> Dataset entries
• • • • •

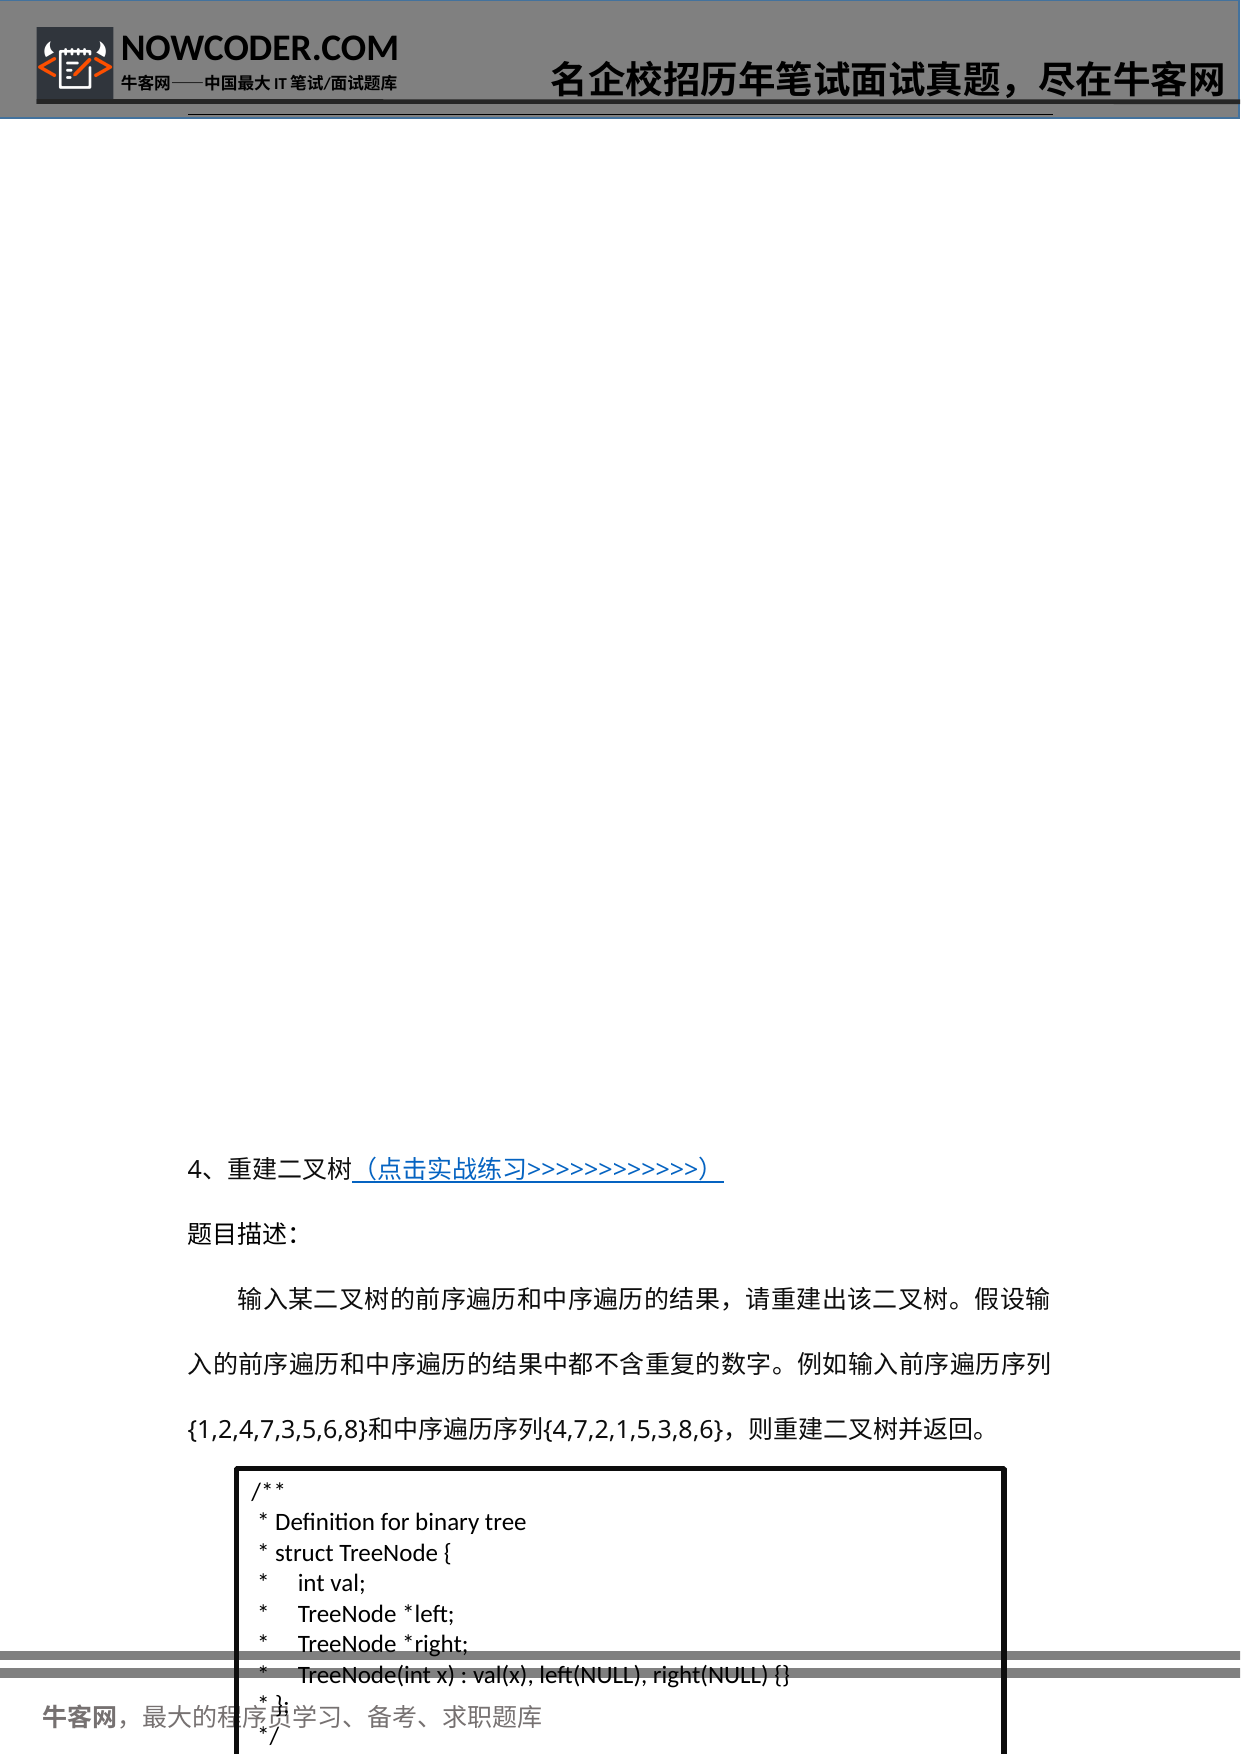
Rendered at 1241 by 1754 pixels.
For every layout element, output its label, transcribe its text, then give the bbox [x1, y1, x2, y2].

text 4、重建二叉树（点击实战练习>>>>>>>>>>>>） [187, 1136, 1053, 1201]
picture [36, 27, 114, 99]
text 输入某二叉树的前序遍历和中序遍历的结果，请重建出该二叉树。假设输入的前序遍历和中序遍历的结果中都不含重复的数字。例如输入前序遍历序列{1,2,4,7,3,5,6,8}和中序遍历序列{4,7,2,1,5,3,8,6}，则重建二叉树并返回。 [187, 1266, 1053, 1461]
text 题目描述： [187, 1201, 1053, 1266]
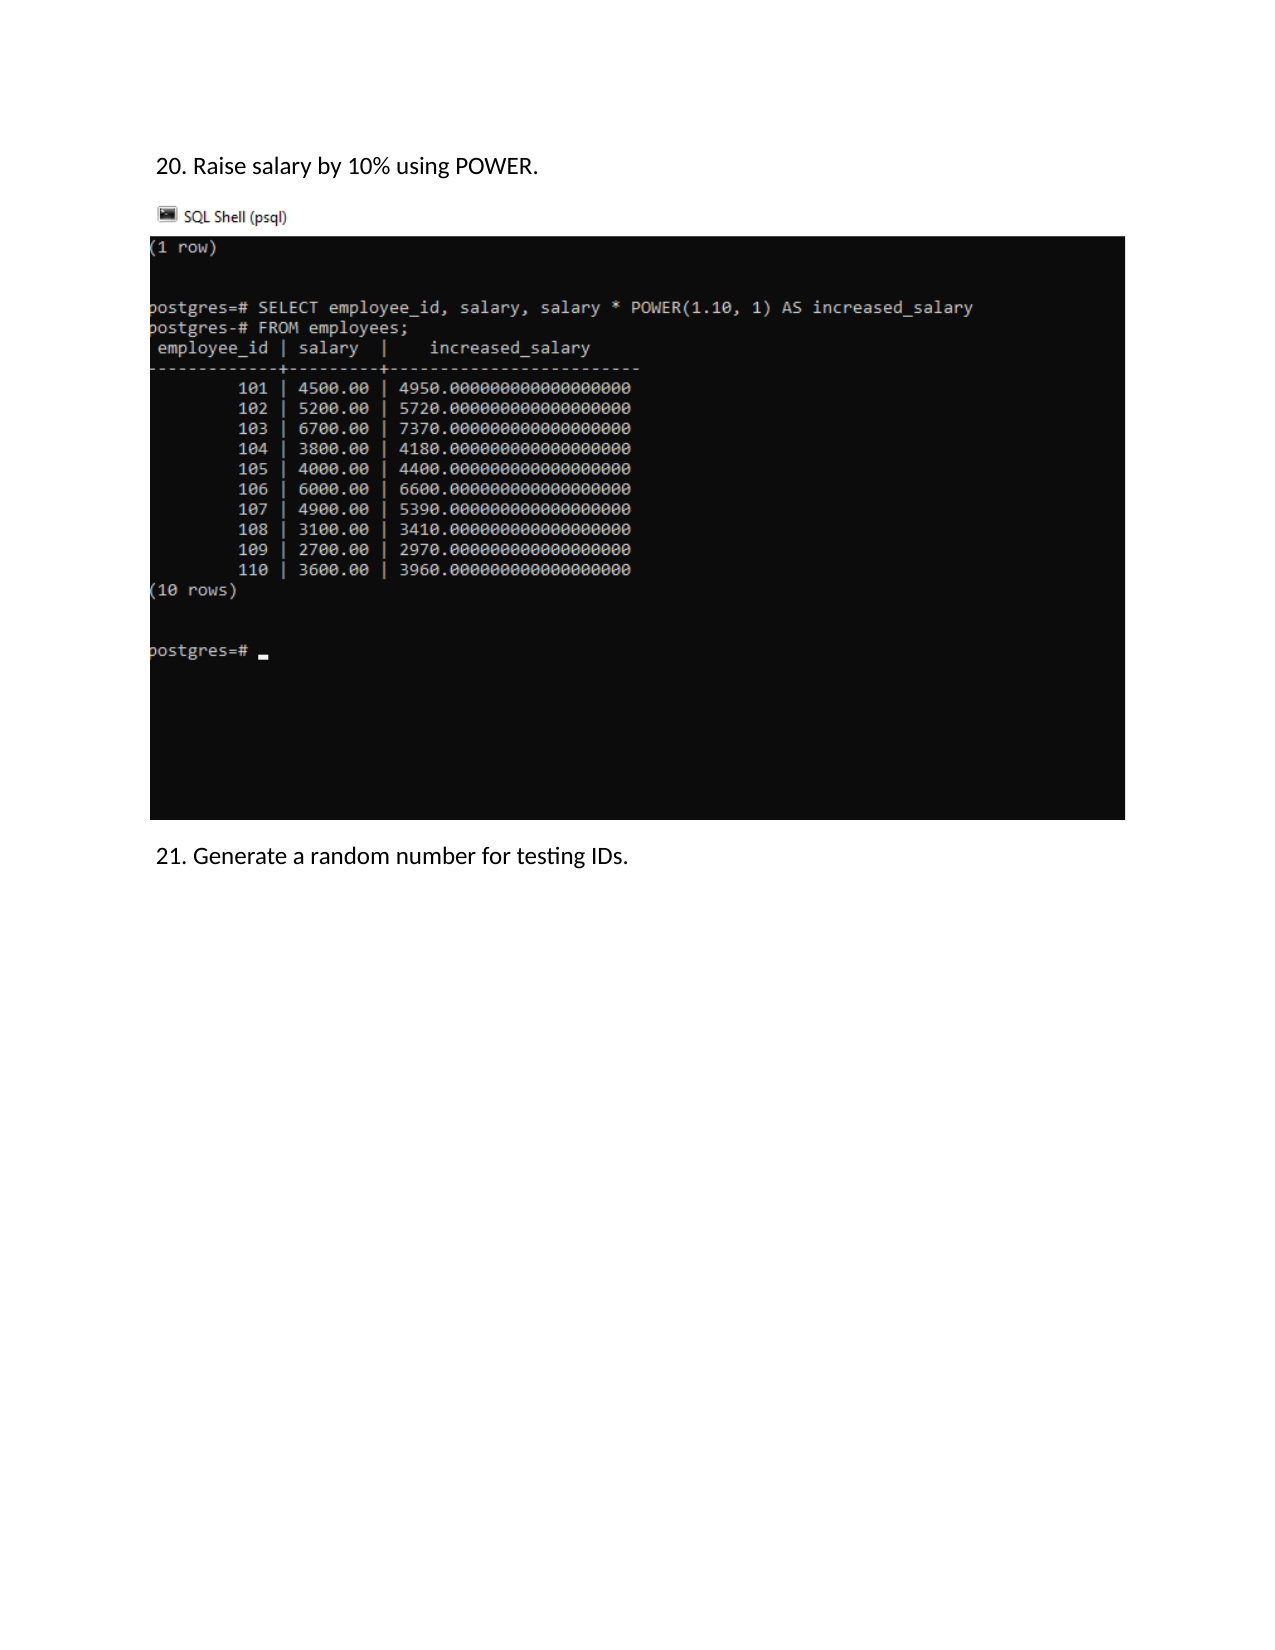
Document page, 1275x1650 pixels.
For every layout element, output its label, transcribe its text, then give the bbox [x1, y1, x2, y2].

• • • • •

Every line in the data above that includes the word "pixels" should be copied.

Rendered at 1241 by 1754 pixels.
Document page, 1275x1650 pixels.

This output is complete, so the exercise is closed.